== What to work on ==
Output all of the data exactly, keeping any images out of the copy.
-- Task input follows --
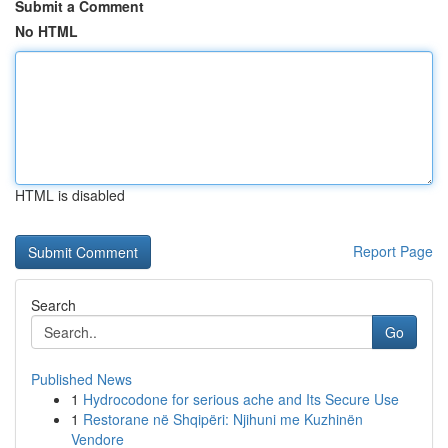
Submit a Comment
No HTML
HTML is disabled
Report Page
Search
Go
Published News
1
Hydrocodone for serious ache and Its Secure Use
1
Restorane në Shqipëri: Njihuni me Kuzhinën
Vendore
-- Task input concluded --
== Exercise answer ==
Submit a Comment
No HTML
HTML is disabled
Report Page
Search
Go
Published News
1
Hydrocodone for serious ache and Its Secure Use
1
Restorane në Shqipëri: Njihuni me Kuzhinën
Vendore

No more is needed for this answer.